Provided passage:

───

As I said before, my findings are what worked for me, my car, in the racing environment that it is used (the fact that many others tested with the same results at the track with the EVO platform is what convinced me to give it a try). I am not here to refute the theory or your results and I welcome your suggestions (you are one of the small group of members of this community that I respect). With that said, I mentioned many times (and even included pictures) that I hacked a pre-existing hole in the in the TT's metal wheel arch as a fresh feed. I also didn't just run a flow restrictive duct to the filter but completely sealed the shield to the large unrestricted feed (basically a large side entrance cold air that can be viewed in the first picture I posted)! Let me ask you this:
-did you run a control test?
-where your test without water/meth injection?

These variables that I also isolated could be the reason that you are getting opposing results to mine and the handful others that also tested! :wave:


----------



## Gulfstream (Jul 28, 2010)

Marcus_Aurelius said:


> As I said before, my findings are what worked for me, my car, in the racing environment that it is used (the fact that many others tested with the same results at the track with the EVO platform is what convinced me to give it a try). I am not here to refute the theory or your results and I welcome your suggestions (you are one of the small group of members of this community that I respect). With that said, I mentioned many times (and even included pictures) that I hacked a pre-existing hole in the in the TT's metal wheel arch as a fresh feed. I also didn't just run a flow restrictive duct to the filter but completely sealed the shield to the large unrestricted feed (basically a large side entrance cold air that can be viewed in the first picture I posted)! Let me ask you this:
> -did you run a control test?
> -where your test without water/meth injection?
> 
> These variables that I also isolated could be the reason that you are getting opposing results to mine and the handful others that also tested! :wave:


I ran it on trackdays immediately after I got the BT setup from PPT. Had two trackdays before I ran the cold air duct and closed the heat shield completely. 3rd trackday the car had better stamina after 20-30mins racing. No other changes made. And filter was much cooler to touch when I entered pitlane after 40mins. 

I was not running WMI at that time. 

I think the fact I'm running my billet 3071R not at max capacity plays a role. If it was a red hot glowing K04 there might not be any difference... what turbo are you running?


----------



## Marcus_Aurelius (Mar 1, 2012)

Gulfstream said:


> I ran it on trackdays immediately after I got the BT setup from PPT. Had two trackdays before I ran the cold air duct and closed the heat shield completely. 3rd trackday the car had better stamina after 20-30mins racing. No other changes made. And filter was much cooler to touch when I entered pitlane after 40mins.
> 
> I was not running WMI at that time.
> 
> I think the fact I'm running my billet 3071R not at max capacity plays a role. If it was a red hot glowing K04 there might not be any difference... what turbo are you running?


There you go, we have our answer! Not really a controlled test! To have viable results, your test would have to be conducted:

1) Same day/conditions 

2) You would need to do control tests to confirm the findings. For example I ran cold-air then warm-air then cold-air again with water injection (morning session). Then disconnected the water injection and did cold-warm-cold again.

───

Provided information:
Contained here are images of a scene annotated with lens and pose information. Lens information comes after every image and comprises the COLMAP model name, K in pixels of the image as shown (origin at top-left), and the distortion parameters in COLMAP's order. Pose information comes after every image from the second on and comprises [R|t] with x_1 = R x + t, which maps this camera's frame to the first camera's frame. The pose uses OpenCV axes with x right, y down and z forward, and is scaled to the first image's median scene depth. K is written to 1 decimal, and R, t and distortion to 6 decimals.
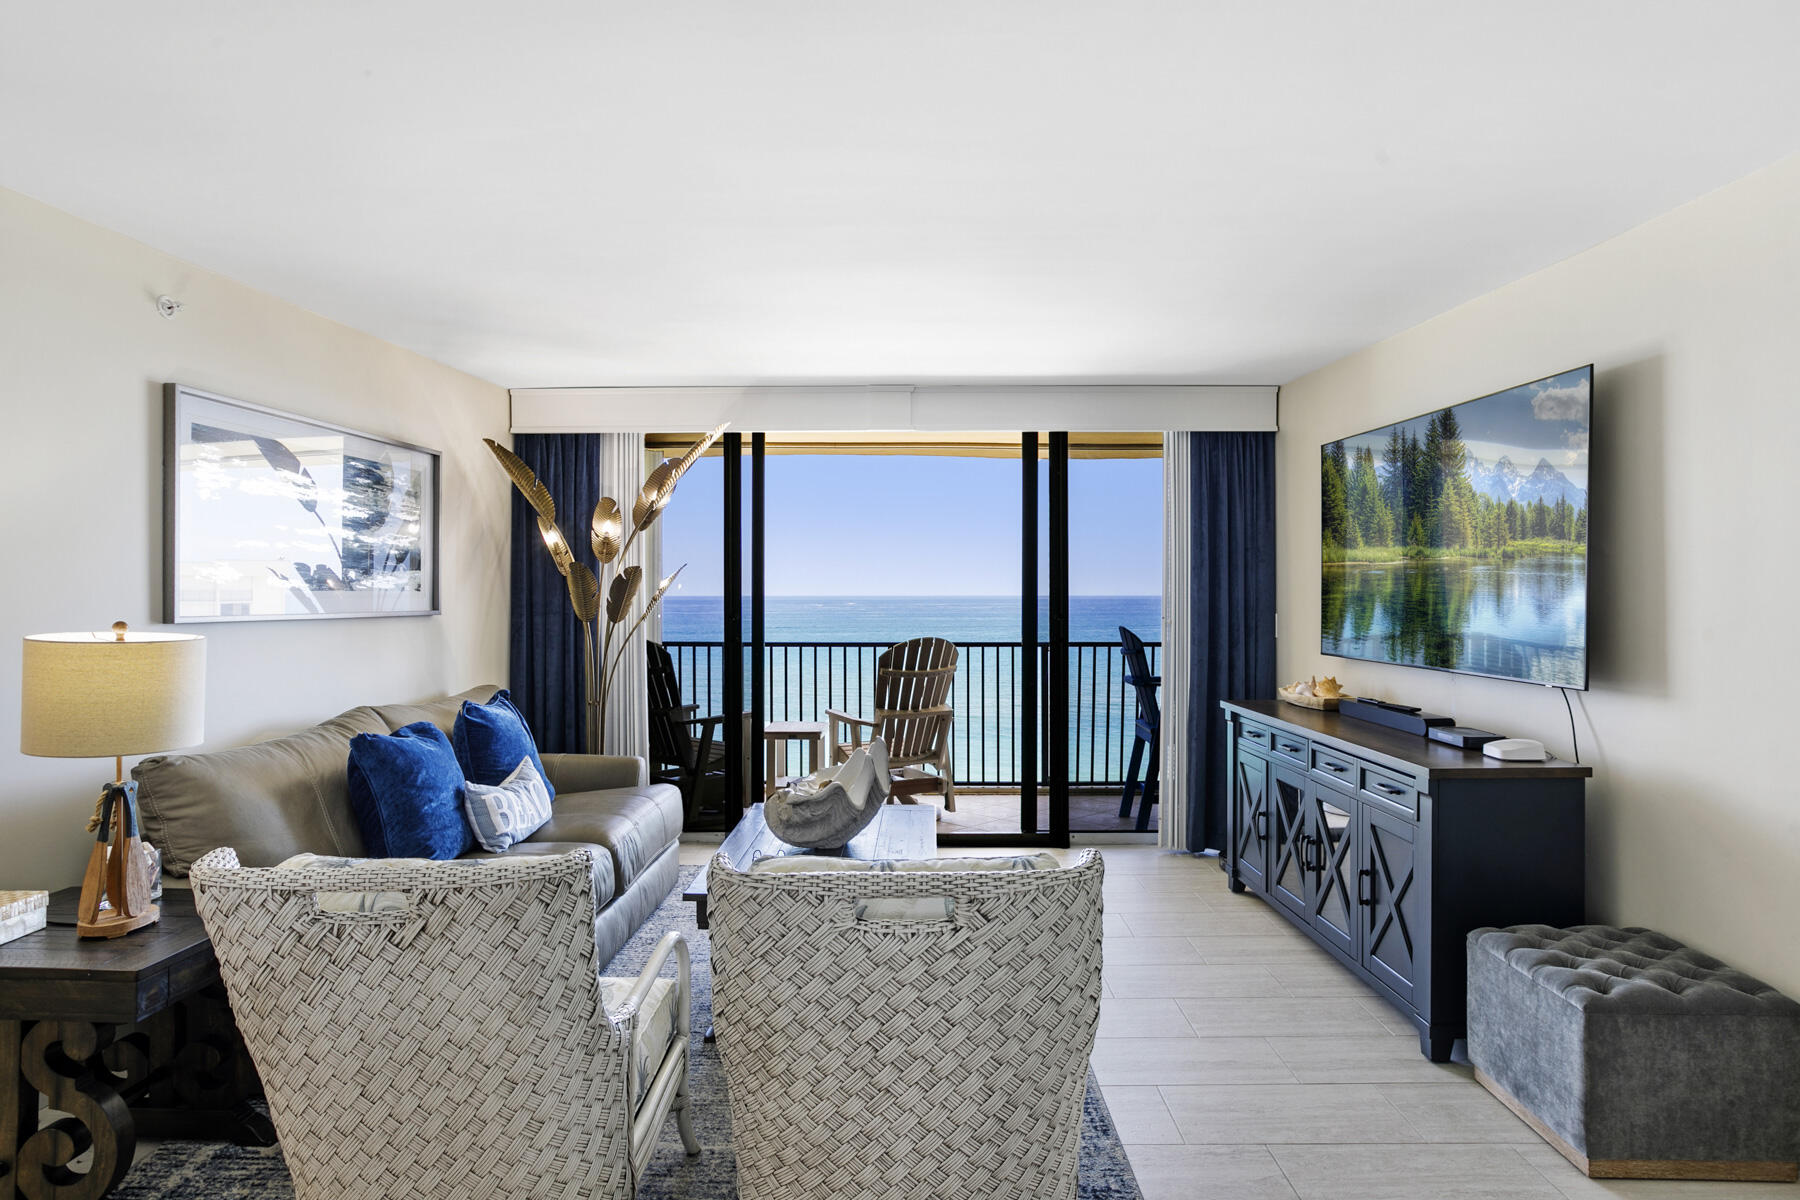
lens RADIAL K [[1054.5, 0, 889.6], [0, 1054.5, 596.8], [0, 0, 1]] dist [-0.025315, 0.014694]
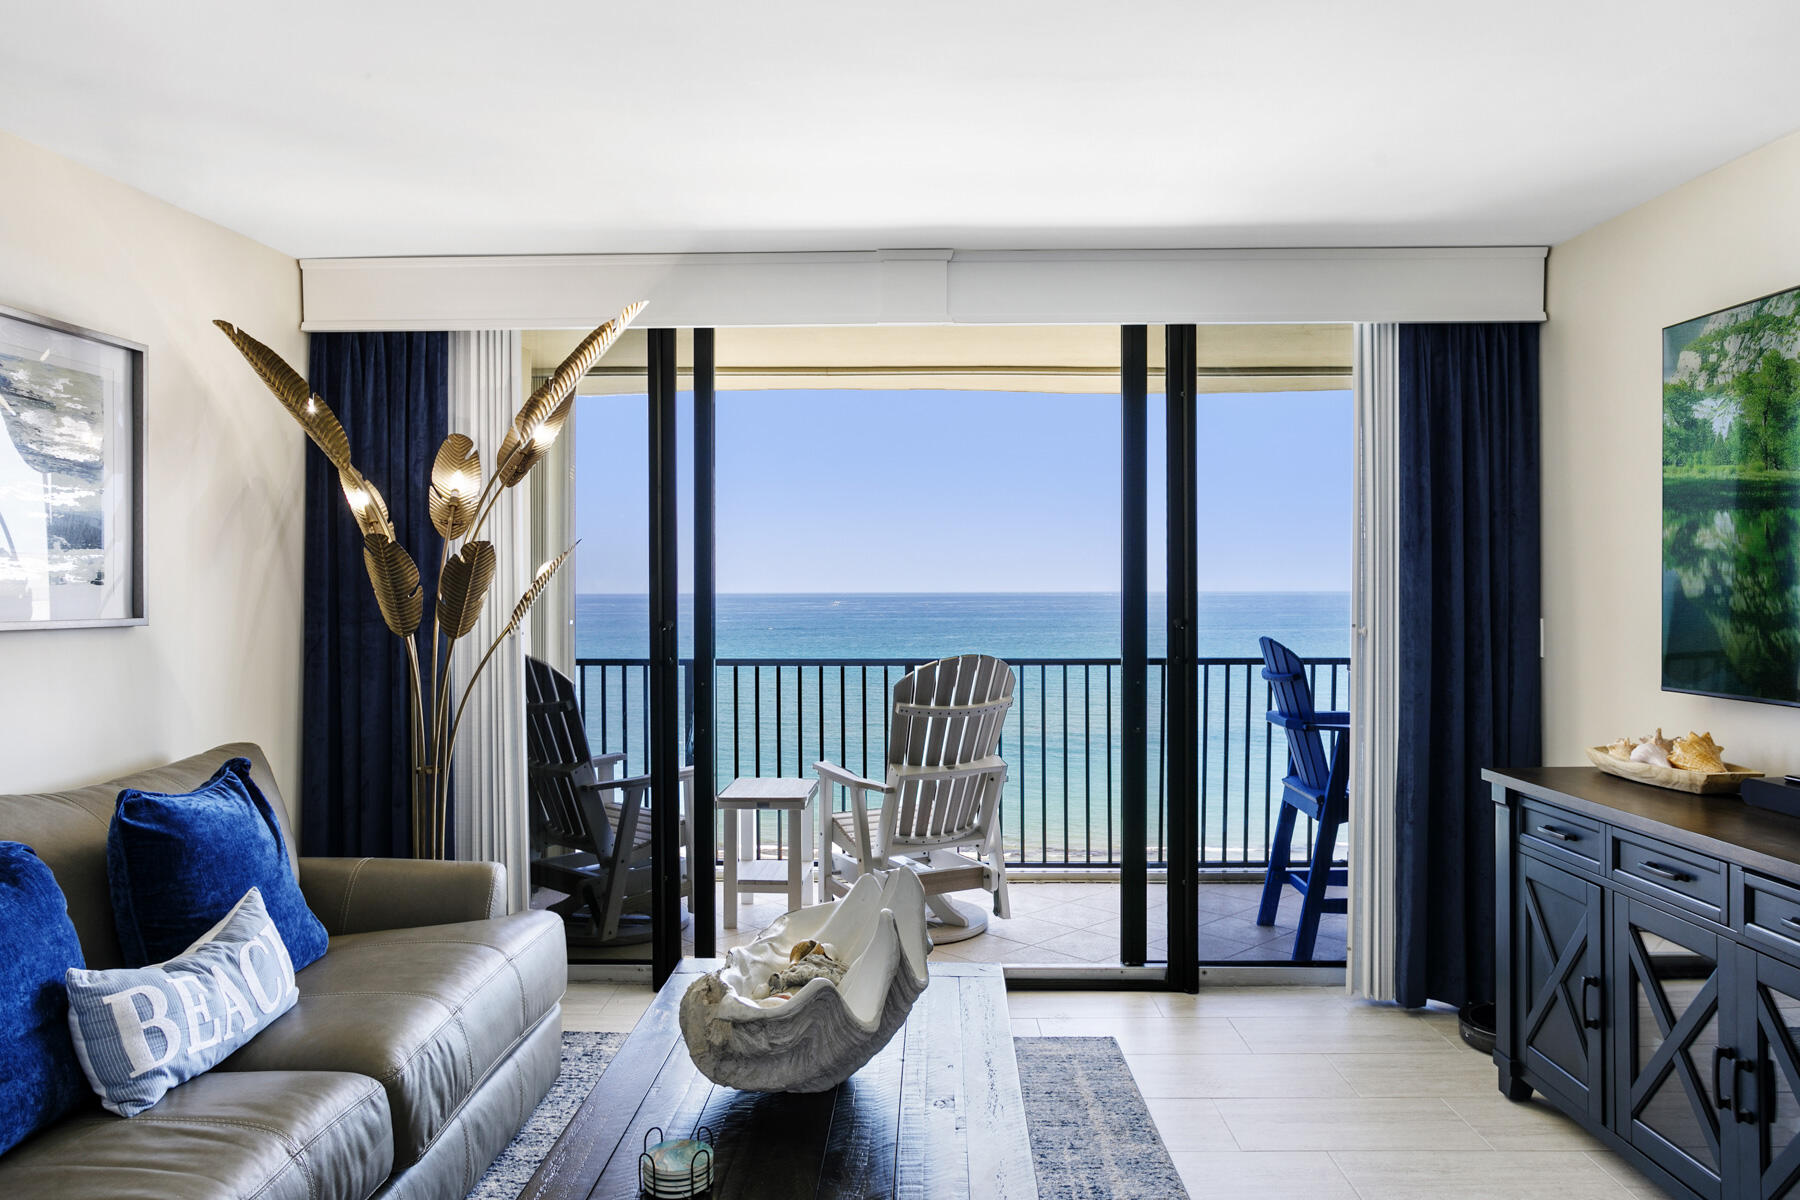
lens RADIAL K [[1200.5, 0, 889.0], [0, 1200.5, 598.8], [0, 0, 1]] dist [0.002738, 0.009390]
pose [[0.999980, -0.002690, -0.005760, -0.010366], [0.002717, 0.999986, 0.004569, 0.000521], [0.005747, -0.004584, 0.999973, 0.295447]]
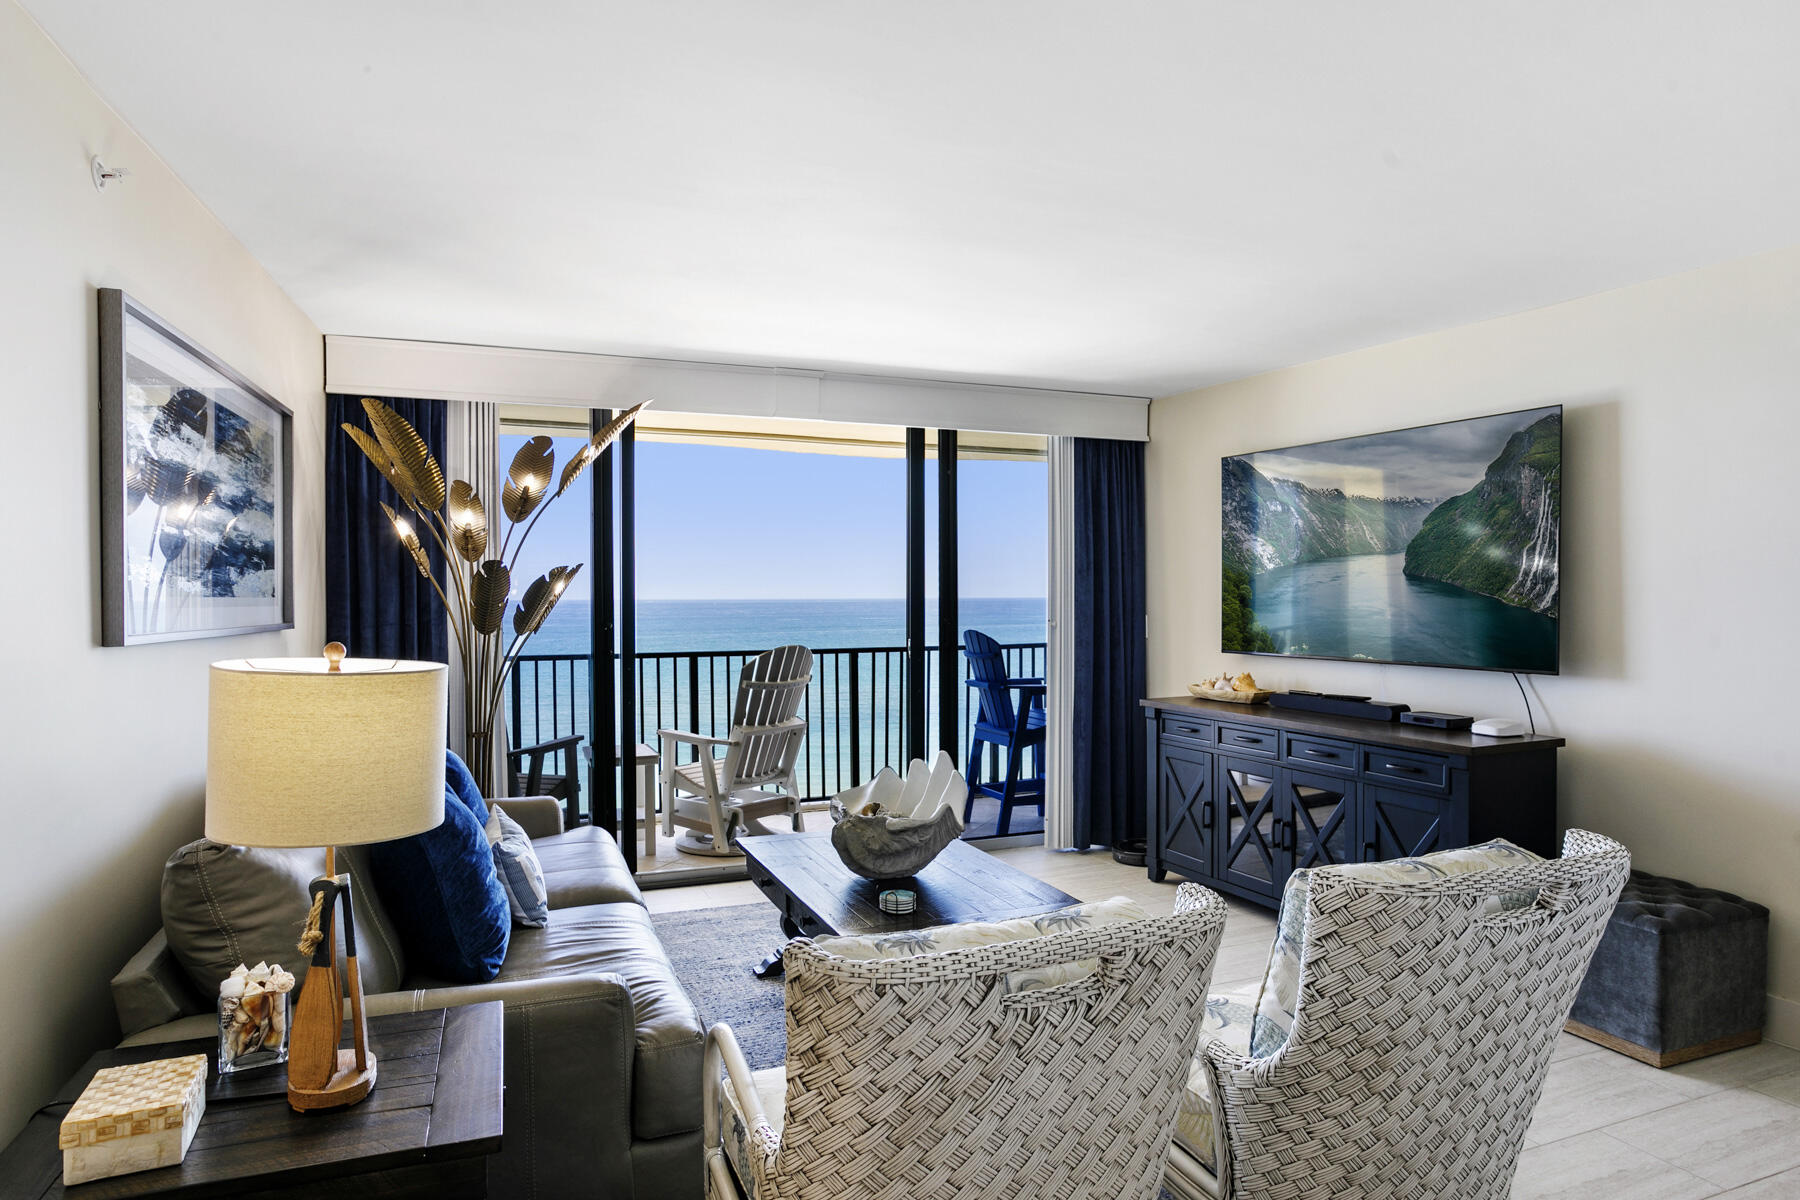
lens RADIAL K [[1115.9, 0, 907.3], [0, 1115.9, 607.6], [0, 0, 1]] dist [-0.028244, 0.026594]
pose [[0.910257, -0.008298, 0.413960, -0.314769], [0.005247, 0.999950, 0.008508, -0.001772], [-0.414010, -0.005572, 0.910255, 0.083284]]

───

Your instructions: Summarize the forum thread in three sentences. The records were taken from a different source than the forum thread.

Result for this exercise: Marcus_Aurelius says he fed his TT's filter through a hole in the metal wheel arch and sealed the shield to that large feed, and he asks Gulfstream whether a control test was run and whether the test was without water/meth injection. Gulfstream replies that after two trackdays he added the cold air duct and fully closed the heat shield, and on the third trackday the car had better stamina, with no other changes and no WMI. Marcus_Aurelius answers that this was not a controlled test, because viable results would need the same day and conditions plus repeated control runs, such as cold-warm-cold with and then without water injection.